» **Aim of the task**: From the first line to the last, repeat the data exactly but leave out the pictures.

*** Opening Entries supplied ***

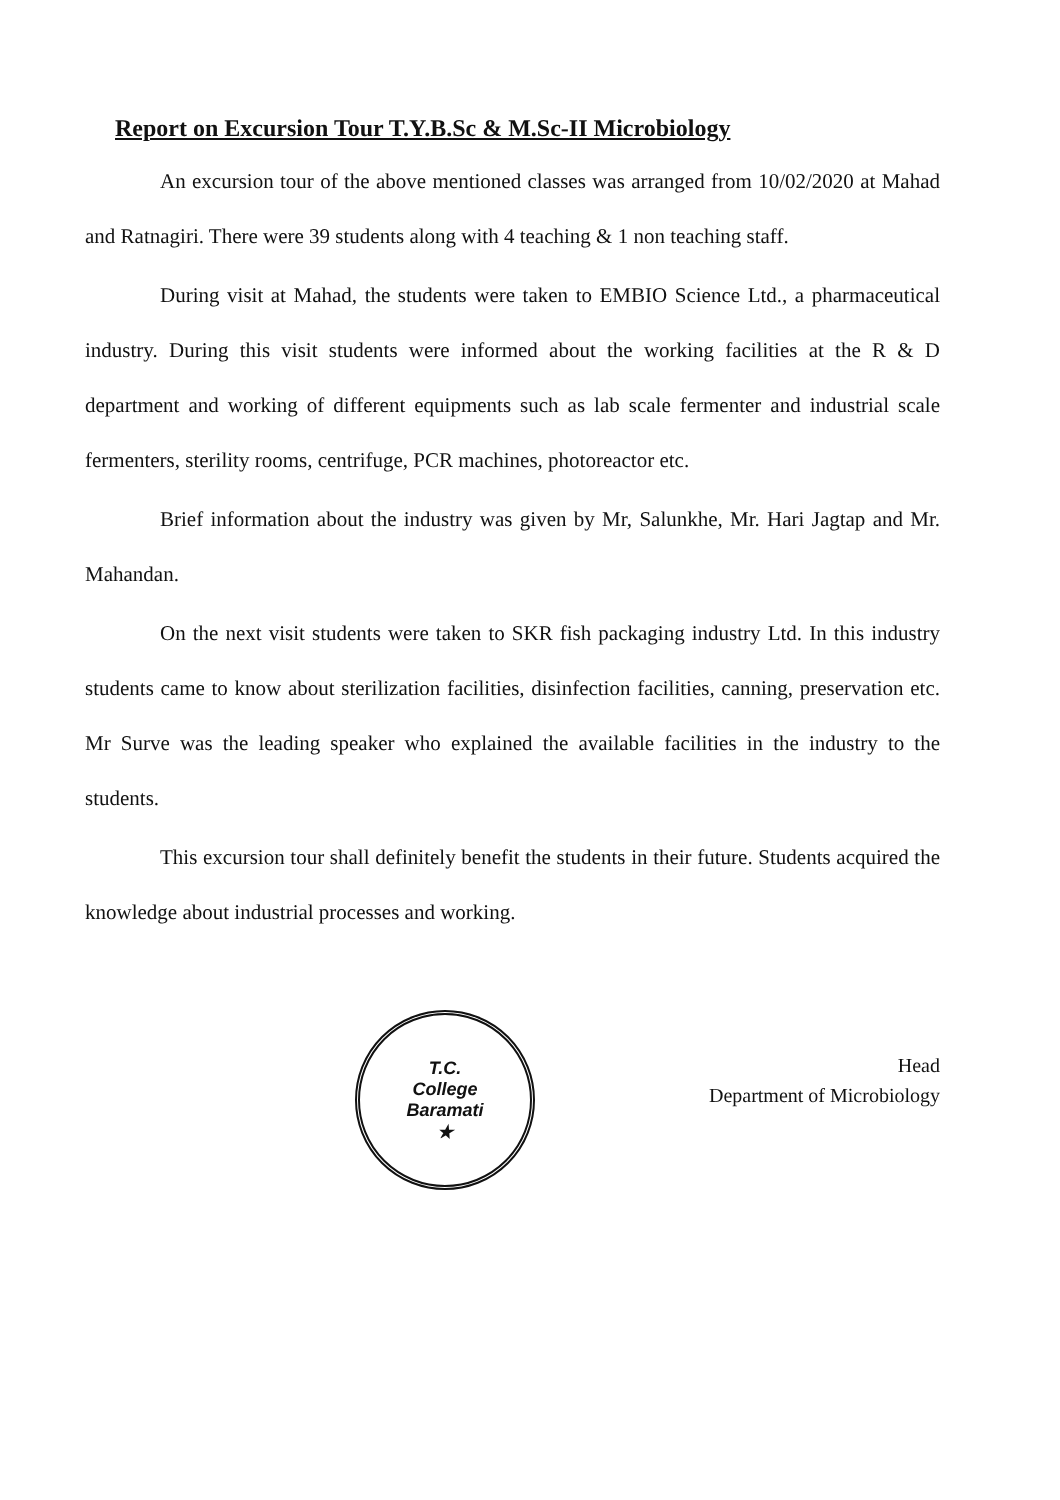Report on Excursion Tour T.Y.B.Sc & M.Sc-II Microbiology
An excursion tour of the above mentioned classes was arranged from 10/02/2020 at Mahad and Ratnagiri. There were 39 students along with 4 teaching & 1 non teaching staff.
During visit at Mahad, the students were taken to EMBIO Science Ltd., a pharmaceutical industry. During this visit students were informed about the working facilities at the R & D department and working of different equipments such as lab scale fermenter and industrial scale fermenters, sterility rooms, centrifuge, PCR machines, photoreactor etc.
Brief information about the industry was given by Mr, Salunkhe, Mr. Hari Jagtap and Mr. Mahandan.
On the next visit students were taken to SKR fish packaging industry Ltd. In this industry students came to know about sterilization facilities, disinfection facilities, canning, preservation etc. Mr Surve was the leading speaker who explained the available facilities in the industry to the students.
This excursion tour shall definitely benefit the students in their future. Students acquired the knowledge about industrial processes and working.
T.C.
College
Baramati
★
Head
Department of Microbiology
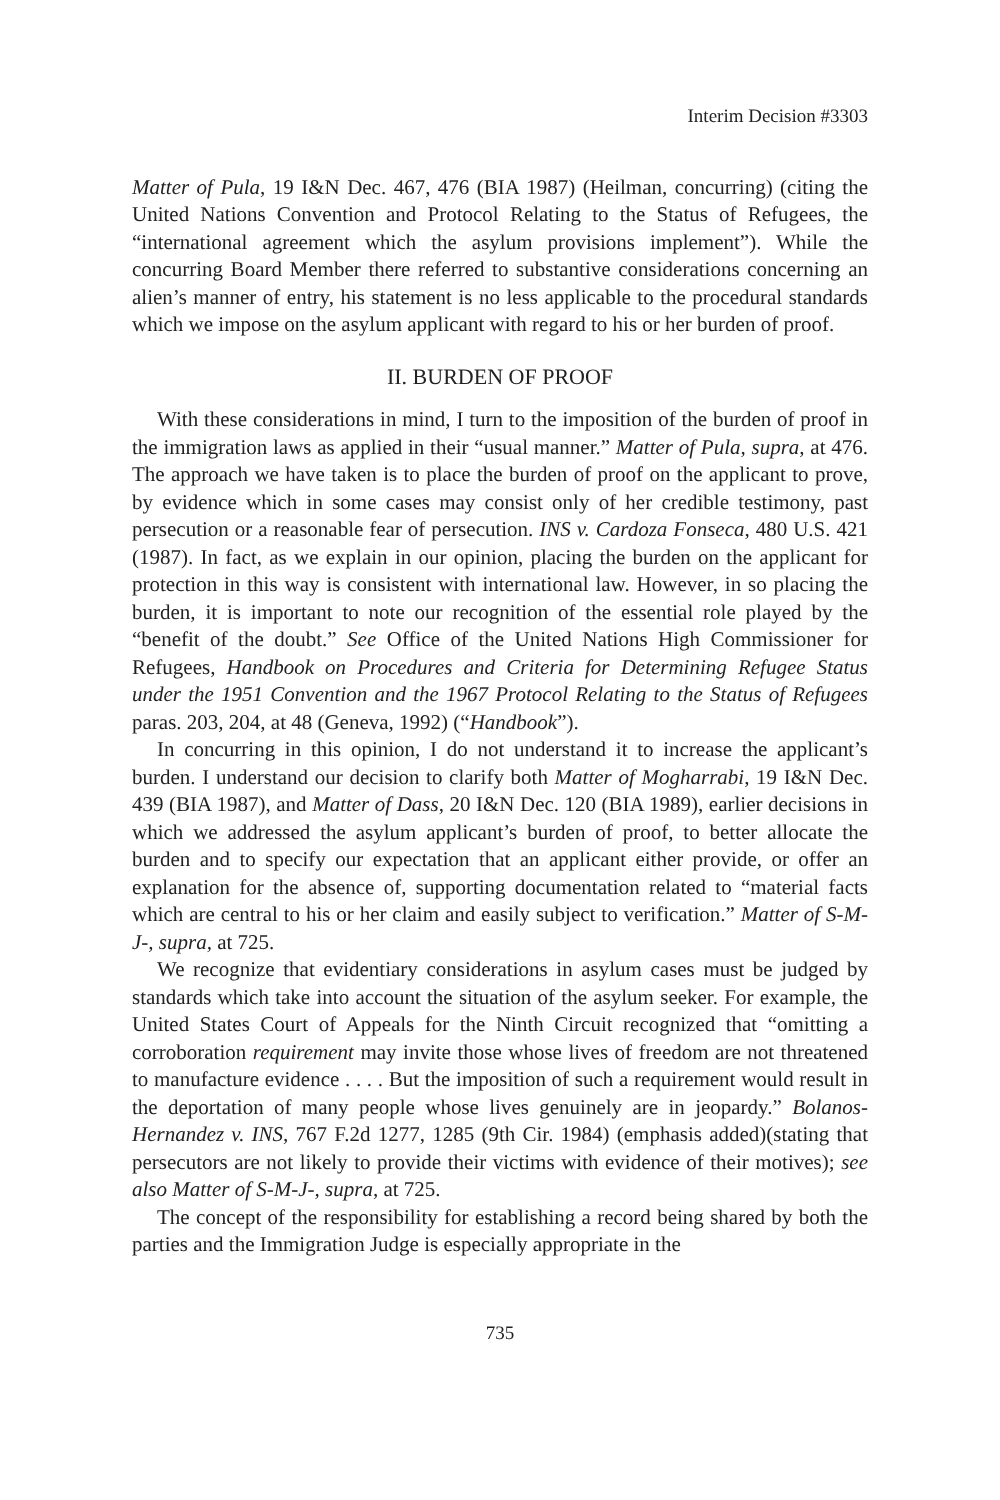Interim Decision #3303
Matter of Pula, 19 I&N Dec. 467, 476 (BIA 1987) (Heilman, concurring) (citing the United Nations Convention and Protocol Relating to the Status of Refugees, the “international agreement which the asylum provisions implement”). While the concurring Board Member there referred to substantive considerations concerning an alien’s manner of entry, his statement is no less applicable to the procedural standards which we impose on the asylum applicant with regard to his or her burden of proof.
II. BURDEN OF PROOF
With these considerations in mind, I turn to the imposition of the burden of proof in the immigration laws as applied in their “usual manner.” Matter of Pula, supra, at 476. The approach we have taken is to place the burden of proof on the applicant to prove, by evidence which in some cases may consist only of her credible testimony, past persecution or a reasonable fear of persecution. INS v. Cardoza Fonseca, 480 U.S. 421 (1987). In fact, as we explain in our opinion, placing the burden on the applicant for protection in this way is consistent with international law. However, in so placing the burden, it is important to note our recognition of the essential role played by the “benefit of the doubt.” See Office of the United Nations High Commissioner for Refugees, Handbook on Procedures and Criteria for Determining Refugee Status under the 1951 Convention and the 1967 Protocol Relating to the Status of Refugees paras. 203, 204, at 48 (Geneva, 1992) (“Handbook”).
In concurring in this opinion, I do not understand it to increase the applicant’s burden. I understand our decision to clarify both Matter of Mogharrabi, 19 I&N Dec. 439 (BIA 1987), and Matter of Dass, 20 I&N Dec. 120 (BIA 1989), earlier decisions in which we addressed the asylum applicant’s burden of proof, to better allocate the burden and to specify our expectation that an applicant either provide, or offer an explanation for the absence of, supporting documentation related to “material facts which are central to his or her claim and easily subject to verification.” Matter of S-M-J-, supra, at 725.
We recognize that evidentiary considerations in asylum cases must be judged by standards which take into account the situation of the asylum seeker. For example, the United States Court of Appeals for the Ninth Circuit recognized that “omitting a corroboration requirement may invite those whose lives of freedom are not threatened to manufacture evidence . . . . But the imposition of such a requirement would result in the deportation of many people whose lives genuinely are in jeopardy.” Bolanos-Hernandez v. INS, 767 F.2d 1277, 1285 (9th Cir. 1984) (emphasis added)(stating that persecutors are not likely to provide their victims with evidence of their motives); see also Matter of S-M-J-, supra, at 725.
The concept of the responsibility for establishing a record being shared by both the parties and the Immigration Judge is especially appropriate in the
735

*** Closing Entries supplied ***

» **Problem solution**:
Report on Excursion Tour T.Y.B.Sc & M.Sc-II Microbiology
An excursion tour of the above mentioned classes was arranged from 10/02/2020 at Mahad and Ratnagiri. There were 39 students along with 4 teaching & 1 non teaching staff.
During visit at Mahad, the students were taken to EMBIO Science Ltd., a pharmaceutical industry. During this visit students were informed about the working facilities at the R & D department and working of different equipments such as lab scale fermenter and industrial scale fermenters, sterility rooms, centrifuge, PCR machines, photoreactor etc.
Brief information about the industry was given by Mr, Salunkhe, Mr. Hari Jagtap and Mr. Mahandan.
On the next visit students were taken to SKR fish packaging industry Ltd. In this industry students came to know about sterilization facilities, disinfection facilities, canning, preservation etc. Mr Surve was the leading speaker who explained the available facilities in the industry to the students.
This excursion tour shall definitely benefit the students in their future. Students acquired the knowledge about industrial processes and working.
T.C.
College
Baramati
★
Head
Department of Microbiology
Interim Decision #3303
Matter of Pula, 19 I&N Dec. 467, 476 (BIA 1987) (Heilman, concurring) (citing the United Nations Convention and Protocol Relating to the Status of Refugees, the “international agreement which the asylum provisions implement”). While the concurring Board Member there referred to substantive considerations concerning an alien’s manner of entry, his statement is no less applicable to the procedural standards which we impose on the asylum applicant with regard to his or her burden of proof.
II. BURDEN OF PROOF
With these considerations in mind, I turn to the imposition of the burden of proof in the immigration laws as applied in their “usual manner.” Matter of Pula, supra, at 476. The approach we have taken is to place the burden of proof on the applicant to prove, by evidence which in some cases may consist only of her credible testimony, past persecution or a reasonable fear of persecution. INS v. Cardoza Fonseca, 480 U.S. 421 (1987). In fact, as we explain in our opinion, placing the burden on the applicant for protection in this way is consistent with international law. However, in so placing the burden, it is important to note our recognition of the essential role played by the “benefit of the doubt.” See Office of the United Nations High Commissioner for Refugees, Handbook on Procedures and Criteria for Determining Refugee Status under the 1951 Convention and the 1967 Protocol Relating to the Status of Refugees paras. 203, 204, at 48 (Geneva, 1992) (“Handbook”).
In concurring in this opinion, I do not understand it to increase the applicant’s burden. I understand our decision to clarify both Matter of Mogharrabi, 19 I&N Dec. 439 (BIA 1987), and Matter of Dass, 20 I&N Dec. 120 (BIA 1989), earlier decisions in which we addressed the asylum applicant’s burden of proof, to better allocate the burden and to specify our expectation that an applicant either provide, or offer an explanation for the absence of, supporting documentation related to “material facts which are central to his or her claim and easily subject to verification.” Matter of S-M-J-, supra, at 725.
We recognize that evidentiary considerations in asylum cases must be judged by standards which take into account the situation of the asylum seeker. For example, the United States Court of Appeals for the Ninth Circuit recognized that “omitting a corroboration requirement may invite those whose lives of freedom are not threatened to manufacture evidence . . . . But the imposition of such a requirement would result in the deportation of many people whose lives genuinely are in jeopardy.” Bolanos-Hernandez v. INS, 767 F.2d 1277, 1285 (9th Cir. 1984) (emphasis added)(stating that persecutors are not likely to provide their victims with evidence of their motives); see also Matter of S-M-J-, supra, at 725.
The concept of the responsibility for establishing a record being shared by both the parties and the Immigration Judge is especially appropriate in the
735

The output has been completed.